Stacy closed her eyes, not wanting to know what he’d done with those discards.
Then she remembered the man they’d found. The one with the cowboy boot.
“Don’t tell me, the cowboy boots didn’t fit?”
Mark gave a bark of laughter. “Actually, I was considering another sculpture with men, but it didn’t feel right. I let him escape weeks ago. Figured he wouldn’t get far. His girlfriend now though…” he shone his light on a stunning redhead on the left, a very broken, doll-like redhead.
She choked back the questions bubbling up. So many victims. She didn’t want to know what this scene in front of her was supposed to represent – but knew it would have special meaning to Mark. It always did. She couldn’t see any theme or reason why the women were in these positions. And she didn’t want to know. All she wanted was to get the hell out of here and never come back. Ever.
“Even then,” Mark continued. “I haven’t kept all the women. I let Yvonne go, too. I hadn’t expected her to survive though.” He smirked. “Too bad she’s still alive. Although from what I hear, she’s not likely to make it anyway.”
Her stomach heaved. There shouldn’t have been anything left inside to eject, but it was proving her wrong. She bent over, collapsing to her knees as she vomited again.
“Oh gross. Not again.” Stevie danced backwards. “I’m going to have to get the shovel again and clean up.”

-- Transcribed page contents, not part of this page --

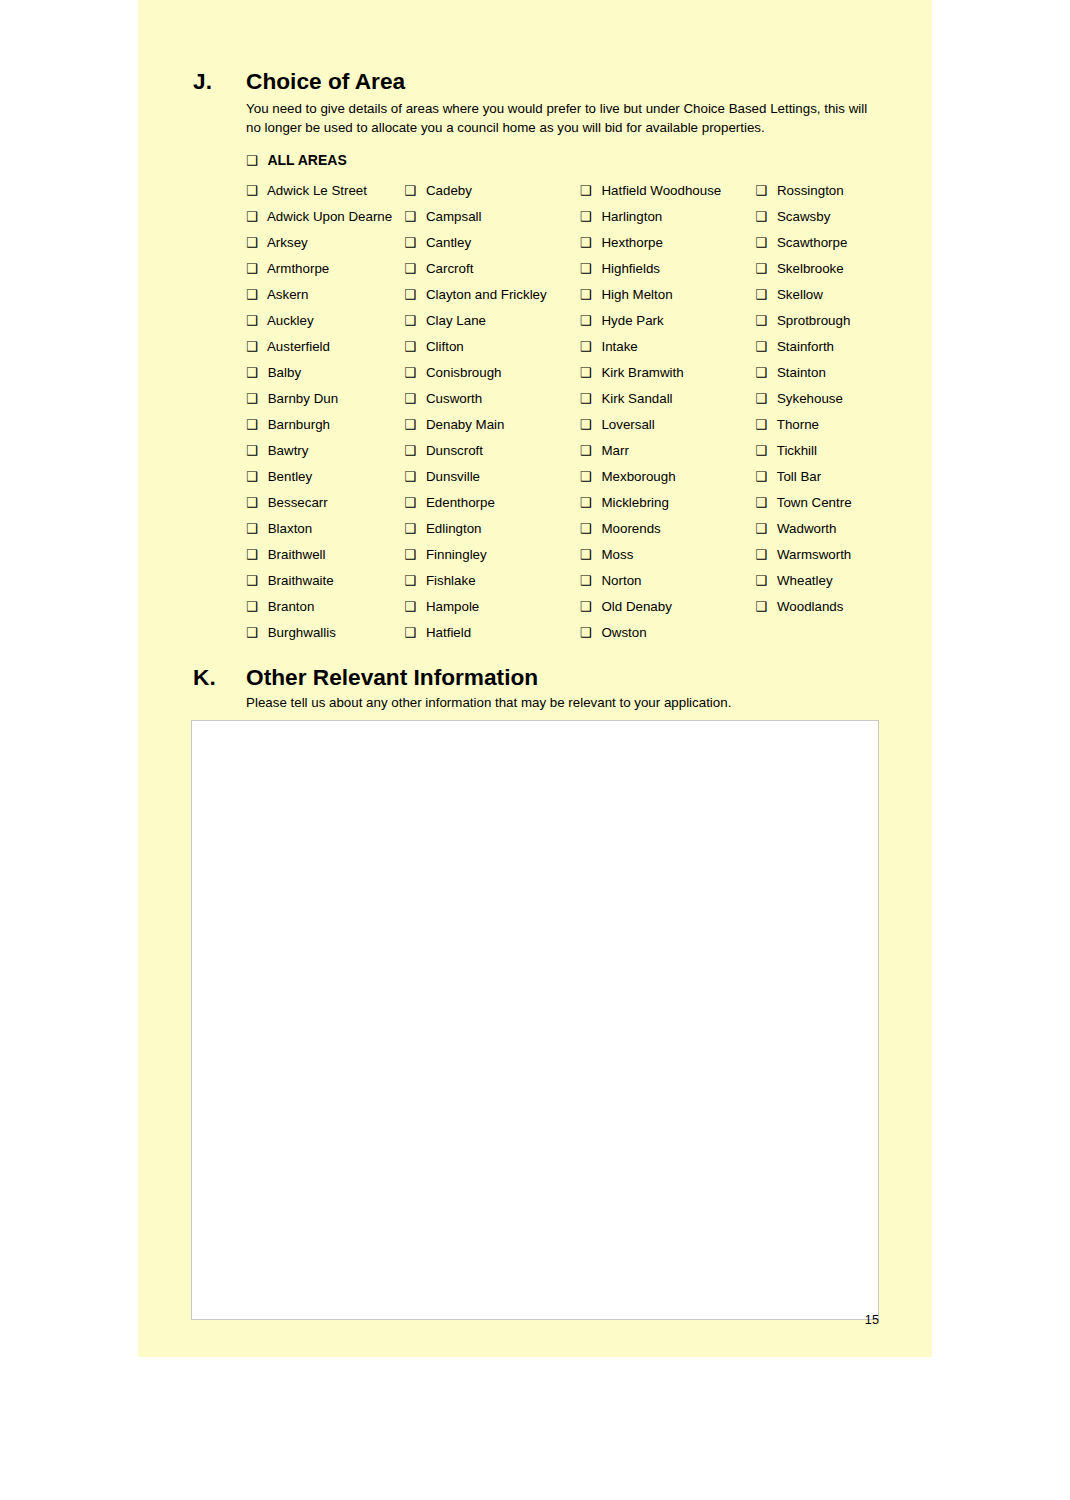J.
Choice of Area
You need to give details of areas where you would prefer to live but under Choice Based Lettings, this will no longer be used to allocate you a council home as you will bid for available properties.
❑ ALL AREAS
❑ Adwick Le Street
❑ Cadeby
❑ Hatfield Woodhouse
❑ Rossington
❑ Adwick Upon Dearne
❑ Campsall
❑ Harlington
❑ Scawsby
❑ Arksey
❑ Cantley
❑ Hexthorpe
❑ Scawthorpe
❑ Armthorpe
❑ Carcroft
❑ Highfields
❑ Skelbrooke
❑ Askern
❑ Clayton and Frickley
❑ High Melton
❑ Skellow
❑ Auckley
❑ Clay Lane
❑ Hyde Park
❑ Sprotbrough
❑ Austerfield
❑ Clifton
❑ Intake
❑ Stainforth
❑ Balby
❑ Conisbrough
❑ Kirk Bramwith
❑ Stainton
❑ Barnby Dun
❑ Cusworth
❑ Kirk Sandall
❑ Sykehouse
❑ Barnburgh
❑ Denaby Main
❑ Loversall
❑ Thorne
❑ Bawtry
❑ Dunscroft
❑ Marr
❑ Tickhill
❑ Bentley
❑ Dunsville
❑ Mexborough
❑ Toll Bar
❑ Bessecarr
❑ Edenthorpe
❑ Micklebring
❑ Town Centre
❑ Blaxton
❑ Edlington
❑ Moorends
❑ Wadworth
❑ Braithwell
❑ Finningley
❑ Moss
❑ Warmsworth
❑ Braithwaite
❑ Fishlake
❑ Norton
❑ Wheatley
❑ Branton
❑ Hampole
❑ Old Denaby
❑ Woodlands
❑ Burghwallis
❑ Hatfield
❑ Owston
K.
Other Relevant Information
Please tell us about any other information that may be relevant to your application.
15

He disappeared, and she was grateful. She didn’t think she had much chance of getting out of here alive, but if she messed up their display, she’d at least have accomplished something.
Gasping for breath, she asked in a low voice, “Is there water?”
A bottle was thrust into her hand and she took a drink, then rinsed her mouth.
“I gather you don’t appreciate our work,” Mark said, a rough edge to his voice.
“It’s a bit much to take in all at once.”
“Isn’t it though?” He kicked some snow over her acidic spewing. “Stevie? Where the hell are you with that damn shovel?”
“I guess it made it more fun to have a partner for all this.”